Y ya casi nadie cree que en esta tragedia habite “lo que salva”. Claro que los dados ya están echados y el azar aún no está abolido.

—Alguna vez dijo que la filosofía es una religión. Es algo paradójica esa idea. ¿Qué significa exactamente?

—Lo dije. Religión pagana que llama “dios” al “abismo de la razón” (Kant), lo otro con todas sus consecuencias trágicas. Pensemos en Sócrates, o en el mito de Jesús. La religión como intento, o como plenitud de la nada, algo así. ¿La negatividad? ¿La falta de fundamento? ¿Lo santo-demoníaco? 

“Religión” como intento de salir de sí a lo otro que no sabemos, no podemos saber, qué es ni si es. En tal sentido, la palabra “religión” apunta a la apertura perpetua a “eso” sin nombre que llamamos ser, un ser no ontológico, vacío, la posibilidad-imposible de una locura en cierto modo teleológica, cuyo fin es la muerte. 

Así de sencillo y ¡trágico! De esta forma “religiosa” sabían los místicos y los primeros mártires cristianos, cuya búsqueda de la muerte sacrificial fue un espantoso ejemplo de la búsqueda real de ese “dios” sin existencia que está en el fondo trascendental de toda religión. Estoy escuchando el intento-musical fracasado de Jean Barraque por mostrar “eso” que llamo indeterminado e indecible, y digo fracasado porque no existe alternativa al fracaso, debemos fracasar mejor, fracasar más, sin miedo. 

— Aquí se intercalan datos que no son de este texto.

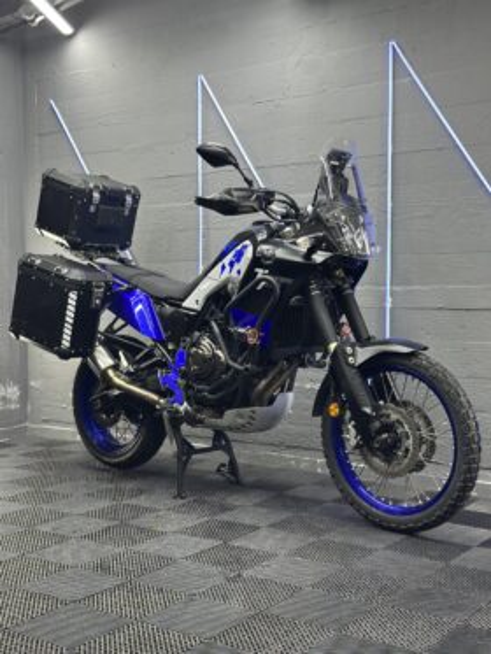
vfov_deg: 39.6
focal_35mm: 48
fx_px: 907
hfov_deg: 30.3
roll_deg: -0.8
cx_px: 246
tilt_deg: -2.1
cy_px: 327
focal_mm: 6.86
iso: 100
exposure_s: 1/50
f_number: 1.78
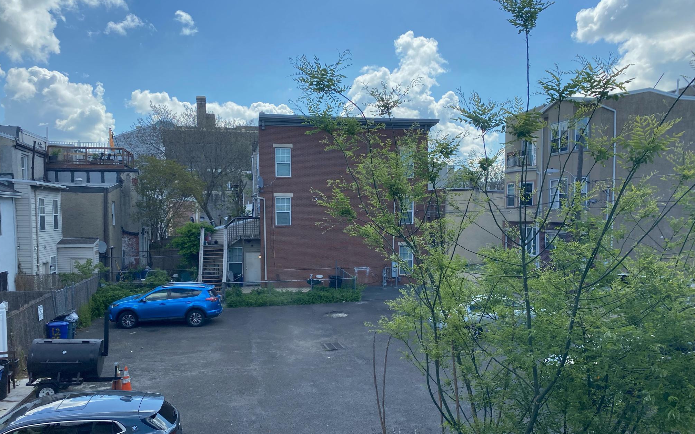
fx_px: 530
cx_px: 343
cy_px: 247
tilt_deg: -3.8
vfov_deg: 44.4
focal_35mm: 28
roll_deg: +1.4
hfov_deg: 66.5
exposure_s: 1/2222
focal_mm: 4.25
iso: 32
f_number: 1.8
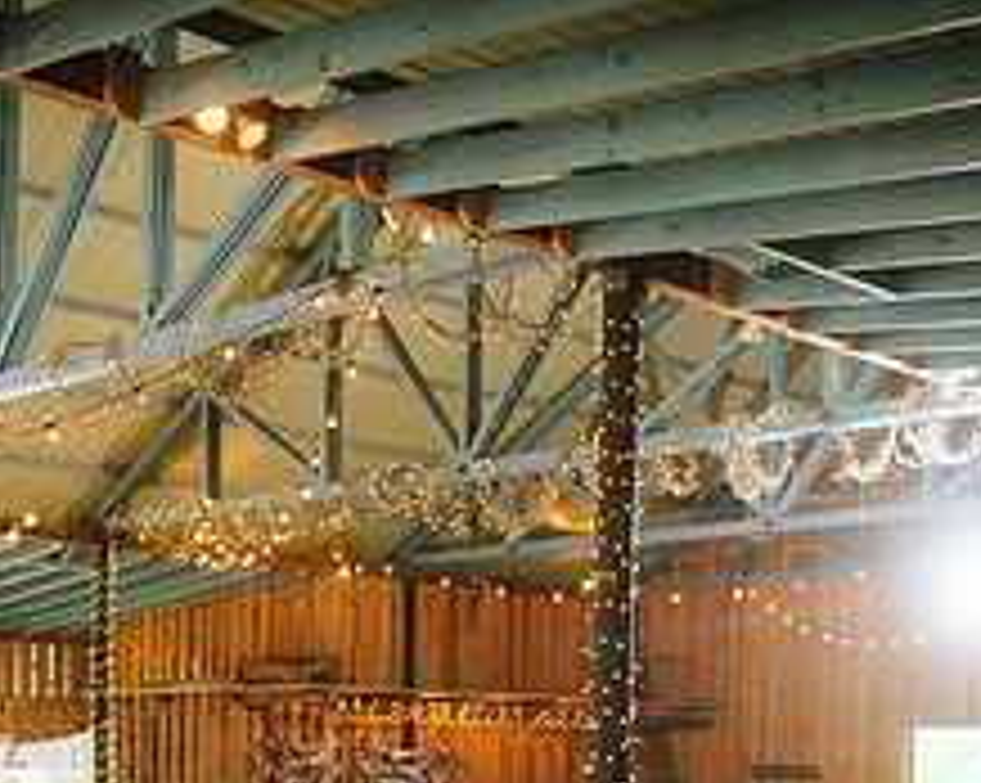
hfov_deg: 31.5
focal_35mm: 60
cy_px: 794
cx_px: 436
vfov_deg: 24.2
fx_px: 1740
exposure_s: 1/100
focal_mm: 24
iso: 160
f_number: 2.8
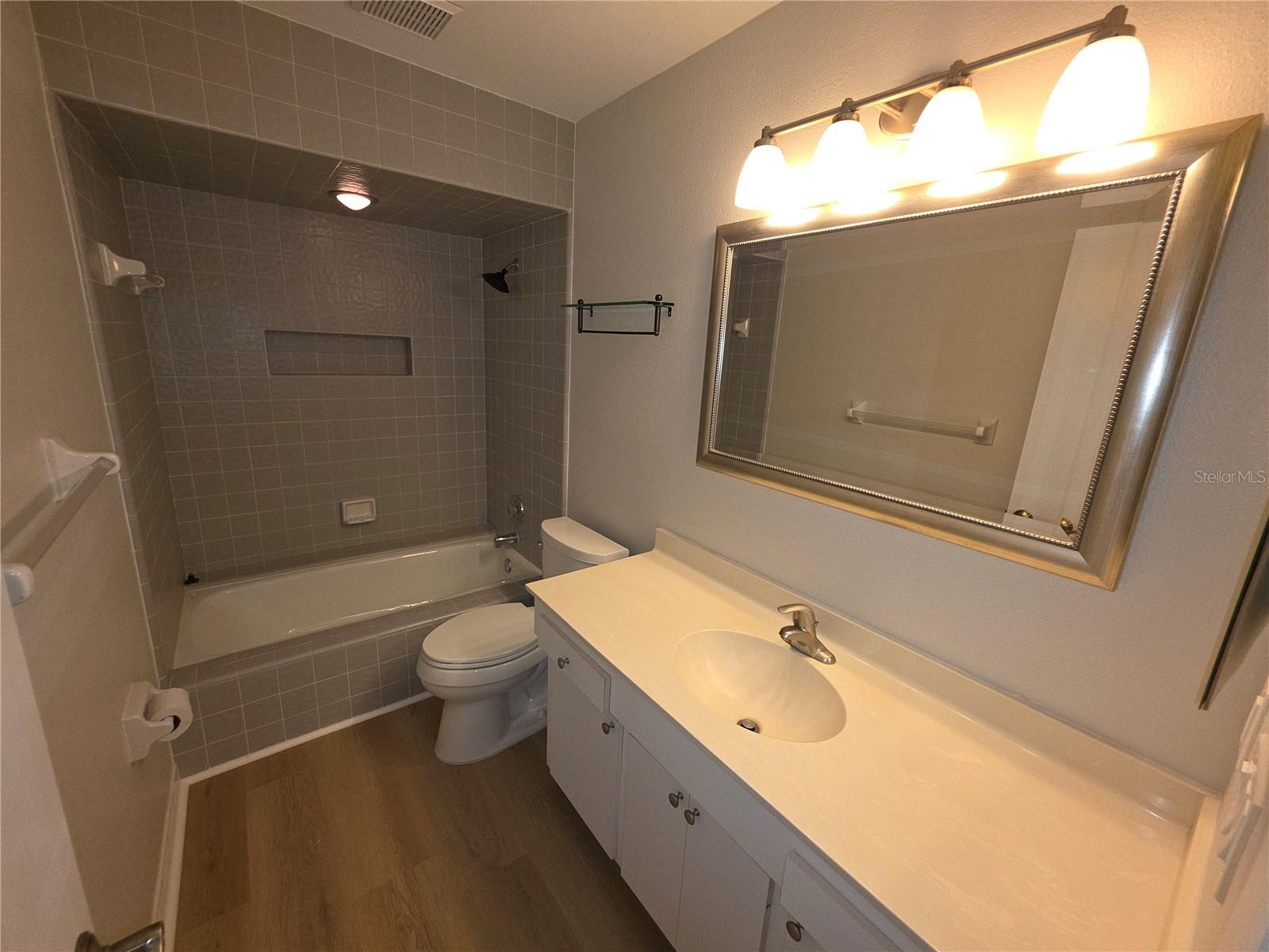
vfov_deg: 89.9
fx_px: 477
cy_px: 476
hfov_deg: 106.2
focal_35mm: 13
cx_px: 634
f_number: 1.9
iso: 100
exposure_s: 1/60
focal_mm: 2.2
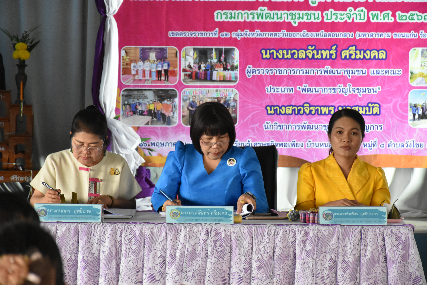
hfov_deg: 11.8
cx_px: 214
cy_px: 142
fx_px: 2064
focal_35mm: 174
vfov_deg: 7.9
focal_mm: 116
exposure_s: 1/125
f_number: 5.6
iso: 3200
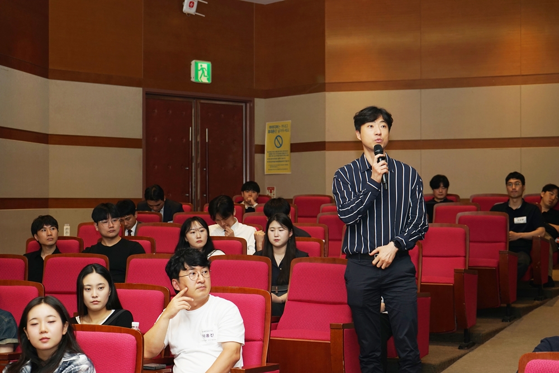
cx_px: 280
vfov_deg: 21.9
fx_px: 963
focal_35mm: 62
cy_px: 186
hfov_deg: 32.4
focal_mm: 62
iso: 400
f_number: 6.3
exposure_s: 1/100
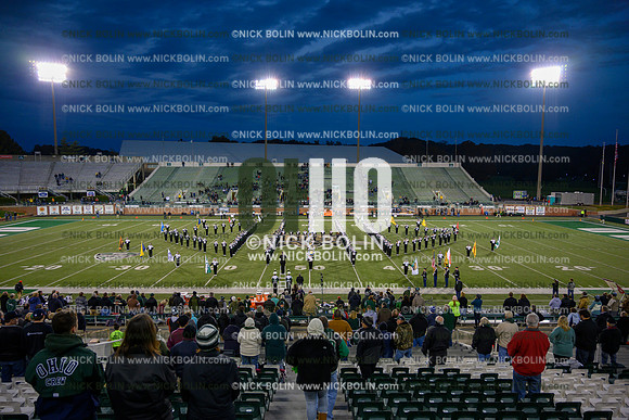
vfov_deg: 53.2
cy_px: 210
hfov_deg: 73.7
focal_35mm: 24
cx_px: 314
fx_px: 419
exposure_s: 1/320
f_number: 4
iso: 2000
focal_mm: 24
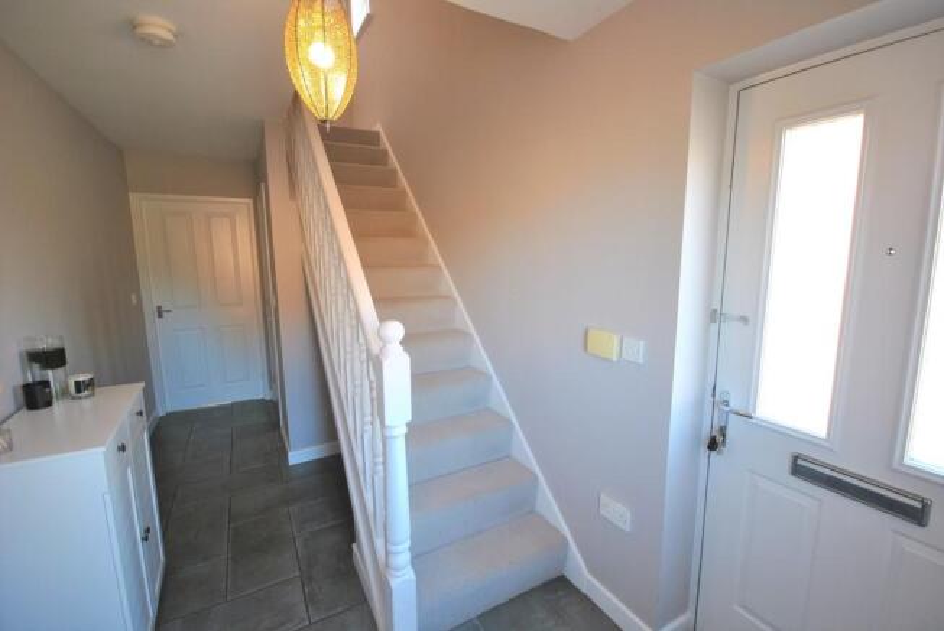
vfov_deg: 77.5
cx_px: 472
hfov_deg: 100.3
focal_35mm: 15
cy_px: 316
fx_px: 394
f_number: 4
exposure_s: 1/30
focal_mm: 10
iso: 320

En este sentido, entiendo por religión la potencia de lo otro arrojándonos a la intemperie, socavándonos sin límites, en cuerpo y alma. Pienso, claro, fuera de las religiones estatuidas, de la horrible metafísica del dominio de un dios personal, político, erigido en fundamento del mundo y del hombre, de la tragedia humana...

—Los filósofos, desde Platón hasta Heidegger, trazaron un vínculo entre la filosofía y la muerte: filosofar es aprender a morir, una preparación para la muerte, una anticipación de la muerte... ¿Le parece que se referían a una práctica? ¿A una toma de conciencia de la finitud? ¿A una sabiduría alternativa a la de las religiones instituidas?

—Sí, es una toma de conciencia de la finitud y esto, por supuesto, es fruto de una práctica. Uno se pregunta: ¿de qué práctica?, y me parece imposible hablar de una práctica como un deber-ser. Hay una multiplicidad de prácticas conducentes a un “más allá del hombre”. 

En este sentido juegan un papel importante las drogas llamadas enteógenas, buscadoras del dios; Nietzsche las llamaba dionisíacas. Foucault, cuya obra gira alrededor de este tema –la obsesión por la muerte como un camino de trascendencia y una práctica consecuente hasta su final–, no solo practicó con múltiples drogas, sino que llevó a cabo prácticas dolorosas como el sadomasoquismo, y una práctica que podemos llamar “literaria”: la superación crítica del sujeto como autor. Práctica del dolor como goce, como apertura a lo propiamente abismal. 

En este sentido, también es relevante señalar por su importancia las prácticas escépticas y fundamentalmente místicas. 

No solo en el cristianismo sino también en el budismo, el islamismo, el judaísmo... Ciertas corrientes filosóficas han profundizado en estas búsquedas de lo trascendente. Basta pensar en los estoicos o en filósofos como Bergson, Levinas o Heidegger, al menos en teoría. Filosofías que exponen el problema de lo sagrado como una suerte de plataforma precisamente de esa búsqueda de lo absoluto. Pienso también en Hegel, Plotino, Blanchot, Foucault y tantos otros pensadores de distintas épocas y corrientes, no únicamente filosóficas, ciertamente. El tema es inagotable. 

—Sócrates llegó a decir de sí mismo que era un “muerto” en la ciudad; también un “extranjero”. ¿El “estupor de la filosofía” produce necesariamente una soledad, un retiro de lo social, de la política, del mundo?

—No. Estoy lejos de pretender plantear un deber ser; si tomamos en serio la idea de libertad, caduca la moral como ley (burguesa); no hay sujeto, yo diría que... un mar insondable, sin nosotros, sin quien. Por cierto, este “abismo” –como lo llamó Kant– carece, por lo menos, de nómos, de un nomos-dios ontológico. ¿Qué hacer? 

No podemos convertir nuestros deseos y nuestras experiencias en imperativos morales. Si se asume la conciencia de lo libre-ontológico, cada uno de eso absoluto debe asumir sus actos sin fundamentos, sin más allá. Hay que elegir y atenerse a las consecuencias. Tenía razón Sócrates. Claro, lo mataron.